ABOUT THIS TASK ▸ Give again, word for word, every line in the entries below from the line with "pyautogui.moveTo(491, 162); pyautogui.dragTo(491, 224)" up to and including the line with "pyautogui.moveTo(397, 212); pyautogui.dragTo(396, 301)", and no other line.

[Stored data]

'''

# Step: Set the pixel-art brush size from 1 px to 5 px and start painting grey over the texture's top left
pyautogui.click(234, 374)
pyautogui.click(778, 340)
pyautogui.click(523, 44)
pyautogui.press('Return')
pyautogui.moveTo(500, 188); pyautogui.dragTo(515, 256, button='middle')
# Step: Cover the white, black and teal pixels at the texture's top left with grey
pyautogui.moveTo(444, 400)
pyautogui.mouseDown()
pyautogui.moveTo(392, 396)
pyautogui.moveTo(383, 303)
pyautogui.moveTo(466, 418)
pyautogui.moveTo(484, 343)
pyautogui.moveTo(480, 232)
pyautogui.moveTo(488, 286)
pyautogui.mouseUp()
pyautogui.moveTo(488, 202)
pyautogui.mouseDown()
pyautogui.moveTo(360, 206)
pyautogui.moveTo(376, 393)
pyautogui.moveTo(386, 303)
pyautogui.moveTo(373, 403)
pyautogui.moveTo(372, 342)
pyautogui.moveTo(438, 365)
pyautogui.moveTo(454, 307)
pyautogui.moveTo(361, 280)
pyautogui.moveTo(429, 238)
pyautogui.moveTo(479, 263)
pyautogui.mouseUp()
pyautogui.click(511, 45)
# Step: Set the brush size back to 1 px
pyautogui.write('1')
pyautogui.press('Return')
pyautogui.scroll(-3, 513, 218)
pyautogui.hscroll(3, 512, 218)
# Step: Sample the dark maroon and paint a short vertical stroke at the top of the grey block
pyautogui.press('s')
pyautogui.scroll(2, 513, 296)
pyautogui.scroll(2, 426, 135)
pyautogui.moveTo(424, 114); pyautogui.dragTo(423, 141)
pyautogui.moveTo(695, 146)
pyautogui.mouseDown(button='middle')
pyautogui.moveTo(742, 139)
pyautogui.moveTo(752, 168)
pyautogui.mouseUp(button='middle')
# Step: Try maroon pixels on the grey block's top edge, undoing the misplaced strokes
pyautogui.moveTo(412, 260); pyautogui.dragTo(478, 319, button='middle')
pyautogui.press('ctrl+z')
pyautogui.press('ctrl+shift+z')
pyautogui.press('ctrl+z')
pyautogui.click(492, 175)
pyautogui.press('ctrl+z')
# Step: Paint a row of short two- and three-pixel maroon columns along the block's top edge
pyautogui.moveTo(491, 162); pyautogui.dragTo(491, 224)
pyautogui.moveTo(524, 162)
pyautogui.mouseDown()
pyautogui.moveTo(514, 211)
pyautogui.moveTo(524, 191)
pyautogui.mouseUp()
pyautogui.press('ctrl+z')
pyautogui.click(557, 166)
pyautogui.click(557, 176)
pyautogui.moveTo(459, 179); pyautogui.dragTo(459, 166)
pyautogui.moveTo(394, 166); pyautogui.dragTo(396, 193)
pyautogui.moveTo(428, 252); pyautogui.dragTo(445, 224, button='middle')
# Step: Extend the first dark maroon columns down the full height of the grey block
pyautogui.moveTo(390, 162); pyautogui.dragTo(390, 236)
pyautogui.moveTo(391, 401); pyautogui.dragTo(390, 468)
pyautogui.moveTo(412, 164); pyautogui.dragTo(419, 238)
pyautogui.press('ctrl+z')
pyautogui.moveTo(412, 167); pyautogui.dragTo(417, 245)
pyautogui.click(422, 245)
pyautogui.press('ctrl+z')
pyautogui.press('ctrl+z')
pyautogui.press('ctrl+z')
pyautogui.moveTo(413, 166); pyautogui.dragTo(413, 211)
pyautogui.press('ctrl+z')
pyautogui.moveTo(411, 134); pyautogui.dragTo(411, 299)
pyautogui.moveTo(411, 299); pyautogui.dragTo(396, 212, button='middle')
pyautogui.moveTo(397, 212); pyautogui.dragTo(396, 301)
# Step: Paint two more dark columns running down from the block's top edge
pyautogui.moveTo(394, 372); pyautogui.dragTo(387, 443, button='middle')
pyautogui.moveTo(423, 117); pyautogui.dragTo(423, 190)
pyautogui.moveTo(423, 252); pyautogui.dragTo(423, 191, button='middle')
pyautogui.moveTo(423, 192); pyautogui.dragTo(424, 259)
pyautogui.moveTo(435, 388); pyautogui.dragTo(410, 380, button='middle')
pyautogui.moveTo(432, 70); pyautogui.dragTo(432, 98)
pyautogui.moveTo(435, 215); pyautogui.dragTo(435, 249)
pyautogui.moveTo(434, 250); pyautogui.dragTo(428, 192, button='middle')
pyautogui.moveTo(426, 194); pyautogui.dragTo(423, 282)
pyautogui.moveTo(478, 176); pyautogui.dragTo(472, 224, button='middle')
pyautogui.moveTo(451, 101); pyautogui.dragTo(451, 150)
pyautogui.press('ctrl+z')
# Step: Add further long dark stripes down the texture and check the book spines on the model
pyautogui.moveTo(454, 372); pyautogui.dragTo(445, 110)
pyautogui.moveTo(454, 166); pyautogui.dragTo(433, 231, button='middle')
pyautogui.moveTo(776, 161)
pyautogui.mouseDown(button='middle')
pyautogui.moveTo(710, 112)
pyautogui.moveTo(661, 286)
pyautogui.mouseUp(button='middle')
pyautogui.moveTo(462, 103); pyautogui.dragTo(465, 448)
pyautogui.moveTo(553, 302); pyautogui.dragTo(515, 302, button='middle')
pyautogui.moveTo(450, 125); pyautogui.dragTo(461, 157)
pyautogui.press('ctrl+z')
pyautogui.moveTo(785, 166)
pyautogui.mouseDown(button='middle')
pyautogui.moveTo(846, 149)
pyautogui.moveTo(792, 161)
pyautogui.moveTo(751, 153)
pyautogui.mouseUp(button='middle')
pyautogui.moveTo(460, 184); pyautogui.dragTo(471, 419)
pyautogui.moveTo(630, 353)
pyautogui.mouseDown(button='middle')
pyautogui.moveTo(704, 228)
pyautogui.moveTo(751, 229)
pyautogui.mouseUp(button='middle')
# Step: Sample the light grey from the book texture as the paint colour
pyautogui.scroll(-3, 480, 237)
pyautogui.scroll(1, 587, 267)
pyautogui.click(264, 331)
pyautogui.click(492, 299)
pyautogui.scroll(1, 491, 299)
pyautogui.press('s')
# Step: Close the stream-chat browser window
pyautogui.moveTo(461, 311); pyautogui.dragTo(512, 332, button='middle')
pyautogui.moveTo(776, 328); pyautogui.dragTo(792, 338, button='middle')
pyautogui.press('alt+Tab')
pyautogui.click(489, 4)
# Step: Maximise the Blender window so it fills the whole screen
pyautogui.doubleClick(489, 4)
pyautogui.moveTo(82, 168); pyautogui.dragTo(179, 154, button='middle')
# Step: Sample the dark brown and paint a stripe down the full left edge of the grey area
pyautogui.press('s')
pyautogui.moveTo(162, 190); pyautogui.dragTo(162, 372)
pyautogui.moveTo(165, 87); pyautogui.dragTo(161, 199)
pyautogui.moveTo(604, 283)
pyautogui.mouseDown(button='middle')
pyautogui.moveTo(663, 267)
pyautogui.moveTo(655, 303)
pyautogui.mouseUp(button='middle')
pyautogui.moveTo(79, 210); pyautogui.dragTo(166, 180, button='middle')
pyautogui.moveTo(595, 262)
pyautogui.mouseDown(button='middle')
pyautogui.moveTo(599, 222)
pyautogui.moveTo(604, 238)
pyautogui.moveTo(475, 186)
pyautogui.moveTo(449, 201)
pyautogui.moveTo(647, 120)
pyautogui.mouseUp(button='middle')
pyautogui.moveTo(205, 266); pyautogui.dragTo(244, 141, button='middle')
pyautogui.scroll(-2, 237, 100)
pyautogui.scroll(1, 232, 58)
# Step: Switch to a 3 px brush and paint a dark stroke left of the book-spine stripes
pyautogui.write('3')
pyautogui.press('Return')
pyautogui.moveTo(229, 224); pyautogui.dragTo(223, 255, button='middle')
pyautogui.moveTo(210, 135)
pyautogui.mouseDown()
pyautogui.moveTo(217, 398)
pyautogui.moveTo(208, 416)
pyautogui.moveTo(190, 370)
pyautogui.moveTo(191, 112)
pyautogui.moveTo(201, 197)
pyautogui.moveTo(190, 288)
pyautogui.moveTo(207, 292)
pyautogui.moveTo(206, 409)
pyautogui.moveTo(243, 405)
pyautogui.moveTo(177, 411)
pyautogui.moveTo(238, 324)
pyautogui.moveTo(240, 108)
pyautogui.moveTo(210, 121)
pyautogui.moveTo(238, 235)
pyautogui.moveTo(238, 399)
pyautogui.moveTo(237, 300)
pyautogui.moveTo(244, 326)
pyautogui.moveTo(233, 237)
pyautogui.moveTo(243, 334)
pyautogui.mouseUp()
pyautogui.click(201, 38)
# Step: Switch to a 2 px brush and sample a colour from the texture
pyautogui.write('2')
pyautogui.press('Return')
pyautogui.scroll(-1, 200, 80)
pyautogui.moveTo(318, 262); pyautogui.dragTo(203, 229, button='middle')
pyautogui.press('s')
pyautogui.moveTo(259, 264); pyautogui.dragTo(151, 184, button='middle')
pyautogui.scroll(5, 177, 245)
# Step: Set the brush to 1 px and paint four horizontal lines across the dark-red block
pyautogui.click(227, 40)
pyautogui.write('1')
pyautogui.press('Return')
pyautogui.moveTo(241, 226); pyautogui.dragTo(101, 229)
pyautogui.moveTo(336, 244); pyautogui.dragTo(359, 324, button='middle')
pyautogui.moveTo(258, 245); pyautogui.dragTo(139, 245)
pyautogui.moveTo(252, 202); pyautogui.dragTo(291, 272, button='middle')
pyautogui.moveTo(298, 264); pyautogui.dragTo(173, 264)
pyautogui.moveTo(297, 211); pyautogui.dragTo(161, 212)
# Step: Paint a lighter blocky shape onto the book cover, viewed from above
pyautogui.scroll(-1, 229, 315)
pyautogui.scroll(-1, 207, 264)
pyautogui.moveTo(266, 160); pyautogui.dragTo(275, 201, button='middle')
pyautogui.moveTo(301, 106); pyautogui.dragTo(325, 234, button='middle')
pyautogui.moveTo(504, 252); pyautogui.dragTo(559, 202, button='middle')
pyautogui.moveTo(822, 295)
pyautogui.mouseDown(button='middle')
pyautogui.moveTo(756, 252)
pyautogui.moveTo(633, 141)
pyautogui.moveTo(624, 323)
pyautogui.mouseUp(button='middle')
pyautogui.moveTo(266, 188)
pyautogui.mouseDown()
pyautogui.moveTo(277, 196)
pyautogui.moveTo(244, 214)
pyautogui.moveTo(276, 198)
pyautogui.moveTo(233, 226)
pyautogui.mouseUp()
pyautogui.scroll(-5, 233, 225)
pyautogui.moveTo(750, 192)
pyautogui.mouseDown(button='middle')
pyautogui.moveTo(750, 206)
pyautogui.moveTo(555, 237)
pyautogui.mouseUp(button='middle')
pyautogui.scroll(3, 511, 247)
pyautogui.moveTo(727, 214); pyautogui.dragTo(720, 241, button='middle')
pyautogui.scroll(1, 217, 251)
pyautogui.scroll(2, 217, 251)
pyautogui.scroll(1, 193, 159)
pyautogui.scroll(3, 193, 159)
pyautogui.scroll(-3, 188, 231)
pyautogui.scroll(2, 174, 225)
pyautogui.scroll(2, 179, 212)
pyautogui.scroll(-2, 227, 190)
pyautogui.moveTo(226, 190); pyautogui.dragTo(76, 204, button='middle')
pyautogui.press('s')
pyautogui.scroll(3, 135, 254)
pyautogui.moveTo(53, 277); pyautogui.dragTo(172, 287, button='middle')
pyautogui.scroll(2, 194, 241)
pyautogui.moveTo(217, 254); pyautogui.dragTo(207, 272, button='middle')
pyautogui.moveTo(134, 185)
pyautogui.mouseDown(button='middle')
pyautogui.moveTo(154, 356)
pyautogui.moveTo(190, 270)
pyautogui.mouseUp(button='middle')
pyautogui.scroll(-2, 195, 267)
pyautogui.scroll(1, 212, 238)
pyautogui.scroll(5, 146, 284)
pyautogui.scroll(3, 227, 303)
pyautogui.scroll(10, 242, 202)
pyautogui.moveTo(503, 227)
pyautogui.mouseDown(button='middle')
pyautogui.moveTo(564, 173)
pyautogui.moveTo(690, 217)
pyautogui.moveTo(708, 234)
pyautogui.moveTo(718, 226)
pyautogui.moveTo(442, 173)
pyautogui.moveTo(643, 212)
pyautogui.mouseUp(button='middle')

'''

FINISHED EXERCISE ▸
pyautogui.moveTo(491, 162); pyautogui.dragTo(491, 224)
pyautogui.moveTo(524, 162)
pyautogui.mouseDown()
pyautogui.moveTo(514, 211)
pyautogui.moveTo(524, 191)
pyautogui.mouseUp()
pyautogui.press('ctrl+z')
pyautogui.click(557, 166)
pyautogui.click(557, 176)
pyautogui.moveTo(459, 179); pyautogui.dragTo(459, 166)
pyautogui.moveTo(394, 166); pyautogui.dragTo(396, 193)
pyautogui.moveTo(428, 252); pyautogui.dragTo(445, 224, button='middle')
# Step: Extend the first dark maroon columns down the full height of the grey block
pyautogui.moveTo(390, 162); pyautogui.dragTo(390, 236)
pyautogui.moveTo(391, 401); pyautogui.dragTo(390, 468)
pyautogui.moveTo(412, 164); pyautogui.dragTo(419, 238)
pyautogui.press('ctrl+z')
pyautogui.moveTo(412, 167); pyautogui.dragTo(417, 245)
pyautogui.click(422, 245)
pyautogui.press('ctrl+z')
pyautogui.press('ctrl+z')
pyautogui.press('ctrl+z')
pyautogui.moveTo(413, 166); pyautogui.dragTo(413, 211)
pyautogui.press('ctrl+z')
pyautogui.moveTo(411, 134); pyautogui.dragTo(411, 299)
pyautogui.moveTo(411, 299); pyautogui.dragTo(396, 212, button='middle')
pyautogui.moveTo(397, 212); pyautogui.dragTo(396, 301)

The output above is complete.